■ **Activity**:
Copy out the material below, switching every "LEGGI DI PIÙ" to "CONTINUA A LEGGERE" and leaving everything else unchanged.

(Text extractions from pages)

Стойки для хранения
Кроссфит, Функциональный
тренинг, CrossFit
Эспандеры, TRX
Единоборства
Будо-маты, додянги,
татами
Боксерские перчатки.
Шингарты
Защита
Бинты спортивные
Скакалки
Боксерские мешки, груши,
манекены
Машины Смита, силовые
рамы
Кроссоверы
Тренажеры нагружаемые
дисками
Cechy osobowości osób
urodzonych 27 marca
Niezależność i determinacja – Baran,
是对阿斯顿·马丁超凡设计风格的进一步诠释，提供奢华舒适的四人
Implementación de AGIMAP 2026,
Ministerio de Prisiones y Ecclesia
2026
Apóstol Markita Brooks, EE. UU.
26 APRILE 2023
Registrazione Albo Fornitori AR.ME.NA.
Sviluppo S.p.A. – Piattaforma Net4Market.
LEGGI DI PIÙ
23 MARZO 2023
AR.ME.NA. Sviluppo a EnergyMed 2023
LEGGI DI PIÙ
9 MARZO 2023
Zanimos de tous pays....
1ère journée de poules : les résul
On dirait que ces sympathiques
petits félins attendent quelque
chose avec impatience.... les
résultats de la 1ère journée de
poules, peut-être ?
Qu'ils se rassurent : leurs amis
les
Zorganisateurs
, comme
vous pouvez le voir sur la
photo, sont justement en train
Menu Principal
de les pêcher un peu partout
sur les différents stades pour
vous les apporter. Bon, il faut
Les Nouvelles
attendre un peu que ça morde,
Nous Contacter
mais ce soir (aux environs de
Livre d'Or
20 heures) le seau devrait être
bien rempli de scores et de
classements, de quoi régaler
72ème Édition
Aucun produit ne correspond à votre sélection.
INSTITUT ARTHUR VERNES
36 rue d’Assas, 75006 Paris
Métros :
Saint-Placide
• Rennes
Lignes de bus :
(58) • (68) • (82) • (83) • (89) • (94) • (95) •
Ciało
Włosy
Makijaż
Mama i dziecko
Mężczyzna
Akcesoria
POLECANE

■ **Output for this task**:
Стойки для хранения
Кроссфит, Функциональный
тренинг, CrossFit
Эспандеры, TRX
Единоборства
Будо-маты, додянги,
татами
Боксерские перчатки.
Шингарты
Защита
Бинты спортивные
Скакалки
Боксерские мешки, груши,
манекены
Машины Смита, силовые
рамы
Кроссоверы
Тренажеры нагружаемые
дисками
Cechy osobowości osób
urodzonych 27 marca
Niezależność i determinacja – Baran,
是对阿斯顿·马丁超凡设计风格的进一步诠释，提供奢华舒适的四人
Implementación de AGIMAP 2026,
Ministerio de Prisiones y Ecclesia
2026
Apóstol Markita Brooks, EE. UU.
26 APRILE 2023
Registrazione Albo Fornitori AR.ME.NA.
Sviluppo S.p.A. – Piattaforma Net4Market.
CONTINUA A LEGGERE
23 MARZO 2023
AR.ME.NA. Sviluppo a EnergyMed 2023
CONTINUA A LEGGERE
9 MARZO 2023
Zanimos de tous pays....
1ère journée de poules : les résul
On dirait que ces sympathiques
petits félins attendent quelque
chose avec impatience.... les
résultats de la 1ère journée de
poules, peut-être ?
Qu'ils se rassurent : leurs amis
les
Zorganisateurs
, comme
vous pouvez le voir sur la
photo, sont justement en train
Menu Principal
de les pêcher un peu partout
sur les différents stades pour
vous les apporter. Bon, il faut
Les Nouvelles
attendre un peu que ça morde,
Nous Contacter
mais ce soir (aux environs de
Livre d'Or
20 heures) le seau devrait être
bien rempli de scores et de
classements, de quoi régaler
72ème Édition
Aucun produit ne correspond à votre sélection.
INSTITUT ARTHUR VERNES
36 rue d’Assas, 75006 Paris
Métros :
Saint-Placide
• Rennes
Lignes de bus :
(58) • (68) • (82) • (83) • (89) • (94) • (95) •
Ciało
Włosy
Makijaż
Mama i dziecko
Mężczyzna
Akcesoria
POLECANE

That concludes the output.